Friday, 9 December 2011

Organised? Me? In December?

The background. (Christmases from The Past ... in bullets)
  • Trees are very important - in our house they were always real and always a Spruce, we always had two (a big one and a small one) and we would spend hours scouring Garden centres to get the perfect tree. Height, shape and bushiness all had to be considered.
  • Our trees notoriously spend longer outside the house than they do inside the house and have been known to go up on Christmas Eve.
  • We don't make deadlines - we hit them! Hit them right at the very last second. As the post office, on the very last day for parcel postage, starts to dim the lights and loosen the shutters our parcels for relatives are being boxed, sealed and labelled.
  • I didn't know this country had a second class post till I left home.
  • Last year my Sister posted my Mum's Cards, in the snow, at 8pm on Christmas Eve. She was still writing them at 7.45pm
  • We have had French dinner guests for Christmas Dinner, that none of us have met before.
  • One Year my Mum put her Christmas Cards up on boxing day.
  • One Christmas Day My Mum rang her friend Margaret and asked if she had a spare orange she could borrow for the stuffing as she had forgotten to buy any. The phone call was brief and she looked puzzled, "I don't who that was" she said as she hung up "but I'm pretty sure I didn't ring Margaret". We made do with a lemon.
  • Every single year I receive a present on boxing day, not as tradition, just someone usually finds one they forgot to wrap/give
  • The table decoration is very important, and changes each year. One year it was a huge bowl of floating candles and poinsettia flower heads, which cracked mid meal, flooding the table and washing away the spouts and parsnips.
  • The Christmas pudding wouldn't light one year because the brandy had been watered down so drastically by teenagers raiding the drinks cabinet
  • One year my Mum invited her brother and his family to have Christmas with us. She, unfortunately, developed Flu on Christmas Eve and him and his wife cooked the Christmas dinner for the rest of us. They never came for Christmas again.
  •  One year, we sent parcels to my Mum's family with dodgy labels she'd bought at the market - they all fell off. They had to open them and guess who they were for.
This Year...

Obviously, if you're having a c-section on the 14th of December your Christmas Eve (the cut off point) is moved to the 13th of December. So that means, without  question, no matter what, I will be organised this year.
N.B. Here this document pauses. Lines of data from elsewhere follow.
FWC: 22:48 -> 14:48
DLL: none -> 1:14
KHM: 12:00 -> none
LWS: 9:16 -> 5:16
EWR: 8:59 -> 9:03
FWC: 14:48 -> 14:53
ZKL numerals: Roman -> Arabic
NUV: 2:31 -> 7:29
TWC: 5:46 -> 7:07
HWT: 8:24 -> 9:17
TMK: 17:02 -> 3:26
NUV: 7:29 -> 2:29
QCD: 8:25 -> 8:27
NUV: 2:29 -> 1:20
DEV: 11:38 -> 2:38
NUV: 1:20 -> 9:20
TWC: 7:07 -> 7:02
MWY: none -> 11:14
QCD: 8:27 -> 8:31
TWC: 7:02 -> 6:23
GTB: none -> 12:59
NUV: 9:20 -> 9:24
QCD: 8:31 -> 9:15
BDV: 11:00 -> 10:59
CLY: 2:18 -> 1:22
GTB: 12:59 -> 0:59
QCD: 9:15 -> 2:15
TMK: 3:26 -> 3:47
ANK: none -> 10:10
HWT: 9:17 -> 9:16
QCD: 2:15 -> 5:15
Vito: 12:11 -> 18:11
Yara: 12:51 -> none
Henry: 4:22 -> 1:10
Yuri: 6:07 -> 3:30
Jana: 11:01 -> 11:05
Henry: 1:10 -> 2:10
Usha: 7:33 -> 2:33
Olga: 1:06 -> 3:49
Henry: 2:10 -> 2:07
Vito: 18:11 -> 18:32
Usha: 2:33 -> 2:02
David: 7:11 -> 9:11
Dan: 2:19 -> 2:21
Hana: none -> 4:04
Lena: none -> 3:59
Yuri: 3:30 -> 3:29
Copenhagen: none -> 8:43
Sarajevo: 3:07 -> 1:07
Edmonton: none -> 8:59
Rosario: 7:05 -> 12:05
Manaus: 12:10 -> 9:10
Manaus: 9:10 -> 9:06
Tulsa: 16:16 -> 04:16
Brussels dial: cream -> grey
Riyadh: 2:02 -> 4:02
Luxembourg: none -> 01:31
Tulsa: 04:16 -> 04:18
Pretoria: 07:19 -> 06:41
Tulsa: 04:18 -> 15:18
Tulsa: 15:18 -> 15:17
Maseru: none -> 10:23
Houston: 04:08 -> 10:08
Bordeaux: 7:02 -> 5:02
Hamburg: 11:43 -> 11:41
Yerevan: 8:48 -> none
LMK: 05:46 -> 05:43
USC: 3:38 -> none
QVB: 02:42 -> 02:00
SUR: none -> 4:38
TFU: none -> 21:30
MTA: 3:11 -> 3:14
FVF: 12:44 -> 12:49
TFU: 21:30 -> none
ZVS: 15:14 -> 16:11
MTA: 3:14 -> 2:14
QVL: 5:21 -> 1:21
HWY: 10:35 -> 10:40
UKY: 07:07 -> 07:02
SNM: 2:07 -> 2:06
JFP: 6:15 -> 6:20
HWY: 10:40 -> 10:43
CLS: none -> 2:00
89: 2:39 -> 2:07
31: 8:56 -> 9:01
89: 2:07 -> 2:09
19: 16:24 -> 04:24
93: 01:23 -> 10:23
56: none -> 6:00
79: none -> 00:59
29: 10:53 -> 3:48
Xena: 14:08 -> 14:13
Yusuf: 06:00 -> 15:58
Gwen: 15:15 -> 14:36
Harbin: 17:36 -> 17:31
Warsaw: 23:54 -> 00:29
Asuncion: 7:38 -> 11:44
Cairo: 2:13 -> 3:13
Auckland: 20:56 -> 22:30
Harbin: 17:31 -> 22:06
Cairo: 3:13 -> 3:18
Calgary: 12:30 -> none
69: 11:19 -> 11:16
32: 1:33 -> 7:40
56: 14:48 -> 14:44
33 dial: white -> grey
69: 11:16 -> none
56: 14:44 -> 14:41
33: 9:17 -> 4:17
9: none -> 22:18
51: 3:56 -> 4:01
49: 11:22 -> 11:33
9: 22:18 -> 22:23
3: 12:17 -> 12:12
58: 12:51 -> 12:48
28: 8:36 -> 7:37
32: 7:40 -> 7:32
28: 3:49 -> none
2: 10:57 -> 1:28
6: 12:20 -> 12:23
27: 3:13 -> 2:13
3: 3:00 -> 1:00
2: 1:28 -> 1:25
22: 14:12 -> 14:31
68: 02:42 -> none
But there are drawbacks to organising those who live in chaos, like trying to tame unruly hair, the chaos has its own ideas.

Example 1 - Cards

They were bought in October, Written the last week of November and posted a couple of days ago (didn't want to be the Christmas geek whose Card arrives first). "Well done Me" I thought, but then when lay in bed last night, letting my mind wander, had a flashback that I had wrote in most of them "Hope we can catch up in 2011" and "Hope 2011 rocks" and other new year good will gestures for the passing year! Duh!

Example 2 - Tree

Last weekend we bought it early, just so we were both involved in the decision making, as The FH didn't want to have to the burden of my disapproving glare haunting him over the holidays if he were forced to buy it on its own. "We'll just keep it out side for a week" I said, as there was no way a tree would be put up in my house any earlier than the 11th of December, especially not a Spruce.

"Have you put it in water?" My Mum asked the following Monday. Then I was quickly sent home, carrying a manky blue bucket, retrieved from the depths of her yard, to fill and put tree in. The next morning, after a blowy night, I opened the patio curtains to discover the back gate open and the tree missing "Fucking Hell someone's nicked my tree!" I gasped running barefoot outside, to discover it had merely been the wind that had blown the gate over and blown the tree of the decking.Every morning since then, I find the tree in a new part of the yard, fallen over, a little more bashed, a little less green, water bucket empty. By Sunday I am sure it will still be the the same shape, they we spent 45 minutes debating on in the nursery.

Example 3 - The Children's Cards

So last year I didn't factor in that I would have to give Christmas Cards to my child's nursery class. But it worked out quite well, as I waited till that last day of term so I could just them to the kids he got a card from. This year trying to be organised, there are 60 kids in reception and I have a four year old who isn't great with surnames - how do I differentiate between the four Rubys, 3 Graces and 6 Harrys? Guess who will be stalking the school name pegs on Monday morning?